Thomson's model of the Atom

According to Thomson's Model, an atom consists of a sphere of positive charge with negatively charged electrons embedded in it (just like seeds in a watermelon). These positive and negative charges are equal in magnitude. Therefore, the atom is electrically neutral.

Rutherford's model of the atom

Rutherford's Nuclear Model of the atom can be described as:

• An atom consists of a positively charged, dense, and very small region called the nucleus. Almost the entire mass of the atom is concentrated in the nucleus, which contains all the protons and the neutrons.
• The electrons revolve round the nucleus in circular paths, called orbits, at very high speed.
• The electrostatic forces of attraction between the positively charged nucleus and negatively charged electrons hold the atom together.
• The number of protons and electrons in an atom is equal. Therefore, the atom is electrically neutral.
• A major part of the atom is empty space.
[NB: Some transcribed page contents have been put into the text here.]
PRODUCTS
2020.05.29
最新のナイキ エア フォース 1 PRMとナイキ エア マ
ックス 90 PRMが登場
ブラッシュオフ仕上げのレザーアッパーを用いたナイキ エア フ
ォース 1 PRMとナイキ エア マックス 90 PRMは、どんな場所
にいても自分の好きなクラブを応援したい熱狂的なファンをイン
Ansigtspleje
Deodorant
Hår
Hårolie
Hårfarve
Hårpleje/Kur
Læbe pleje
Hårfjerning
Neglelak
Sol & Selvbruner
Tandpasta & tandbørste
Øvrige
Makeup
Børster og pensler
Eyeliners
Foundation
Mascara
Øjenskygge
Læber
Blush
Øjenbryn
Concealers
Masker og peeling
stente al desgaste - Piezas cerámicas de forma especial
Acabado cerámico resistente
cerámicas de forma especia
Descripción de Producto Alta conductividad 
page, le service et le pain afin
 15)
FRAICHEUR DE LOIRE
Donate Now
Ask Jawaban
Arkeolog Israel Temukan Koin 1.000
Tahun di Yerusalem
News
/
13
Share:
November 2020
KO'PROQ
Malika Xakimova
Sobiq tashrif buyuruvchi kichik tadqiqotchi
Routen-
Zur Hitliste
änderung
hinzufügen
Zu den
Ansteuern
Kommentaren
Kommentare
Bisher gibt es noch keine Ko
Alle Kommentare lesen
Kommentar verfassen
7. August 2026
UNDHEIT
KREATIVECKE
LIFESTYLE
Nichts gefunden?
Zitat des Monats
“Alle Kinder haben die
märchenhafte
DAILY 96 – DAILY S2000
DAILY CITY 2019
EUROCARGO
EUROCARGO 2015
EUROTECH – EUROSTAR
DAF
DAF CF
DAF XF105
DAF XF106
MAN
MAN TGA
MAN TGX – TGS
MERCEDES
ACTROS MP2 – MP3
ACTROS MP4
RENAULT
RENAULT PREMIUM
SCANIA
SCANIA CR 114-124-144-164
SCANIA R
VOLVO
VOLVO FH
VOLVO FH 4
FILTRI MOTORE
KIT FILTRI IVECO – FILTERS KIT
Bohr's model of the atom (Modern Atomic Theory)

 The modern concept of the atom, give by Neils Bohr, can be described as:

• An atom is made up of electrons, protons, and neutrons. Electrons have negative charge, protons have positive charge, and neutrons have no charge. The atom is electrically neutral as the number of electrons is equal to the number of protons.
• The protons and neutrons are located in the nucleus of the atom. The nucleus is positively charged due to the presence of protons.
• The electrons revolve around the nucleus in circular paths called energy levels or shells. The energy levels are counted from the centre outwards and are represented either by the numbers 1,2,3,4,5 and 6 or by the letters K, L, M, N, O and P.
• There is a maximum number of electrons which each energy level can hold. For example K the innermost shell, can hold a maximum of 2 electrons, L shell can hold 8 electrons, M shell can hold 18 electrons and N shell can hold 32 electrons.
• Each shell is associated with a certain amount of energy. The shell nearest to the nucleus has minimum energy and the shell farthest from the nucleus has maximum energy.
• As long as an electron keeps revolving in a particular shell, there is no change in its energy. The change in energy of an electron takes place when it moves from one shell to another.

Arrangement of Electrons in the Atom

The arrangement of electrons in the various energy levels of an atom of an element is called the electronic configuration of the element. The maximum number of electrons which can be accommodated in any energy level of the atom is given by 2n², (where n is the number of that energy level). The outermost shell cannot accommodate more than 8 electrons, even if it has the capacity to accommodate more electrons. Electrons do not occupy a new shell unless all the inner shells are completely filled with electrons. Thus, the electronic configuration of magnesium (with atomic number 12) can be written as 2, 8 and 2.

Valence electrons

The electrons present in the outermost shell of an atom are known as valence electrons because they determine the valency (combining capacity) of the atom. Only the valence electrons are involved in chemical reactions. For example, a magnesium atom has 2 valence electrons.

Noble gases (helium, neon, argon, krypton, xenon, and radon) do not react with other elements to form compounds. The electron arrangements in their atoms are very stable and do not allow the outermost electrons to take part in chemical reactions. Thus, they are also known as inert gases. All the noble gases have completely filled outermost shells, which is a highly stable state. That is why they can exist in the free state as individual atoms. Neon gas is used in advertising signs (called neon signs). It glows red when electricity is passed through it. Argon gas is filled in light bulbs to prevent tungsten filament from reacting.

The atoms combine with one another to achieve the inert gas electronic configuration and become more stable. This can be done by:

• Losing one or more electrons to another atom
• Gaining one or more electrons from another atom
• Sharing one or more electrons with another atom

Valency of Elements

Valency of  an element is defined as the capacity of its atoms to form chemical bonds. The valency of an element is either equal to the number of valence electrons in its atom or equal to the number of electrons required to complete eight electrons in the valence shell.

Valency of metal = Number of valence electrons in its atom

Valency of a non-metal = Number of valence electrons in its atom

There are two types of valency:

• Electrovalency: In the formation of an electrovalent compound (or ionic compound), the number of electrons lost or gained by one atom of an element to achieve the nearest inert gas electronic configuration is known as its electrovalency.
• Covalency: In the formulation of a covalent compound (or molecular compound) the number of electrons shared by one atom of an element to achieve the nearest inert gas electronic configuration in known as its covalency.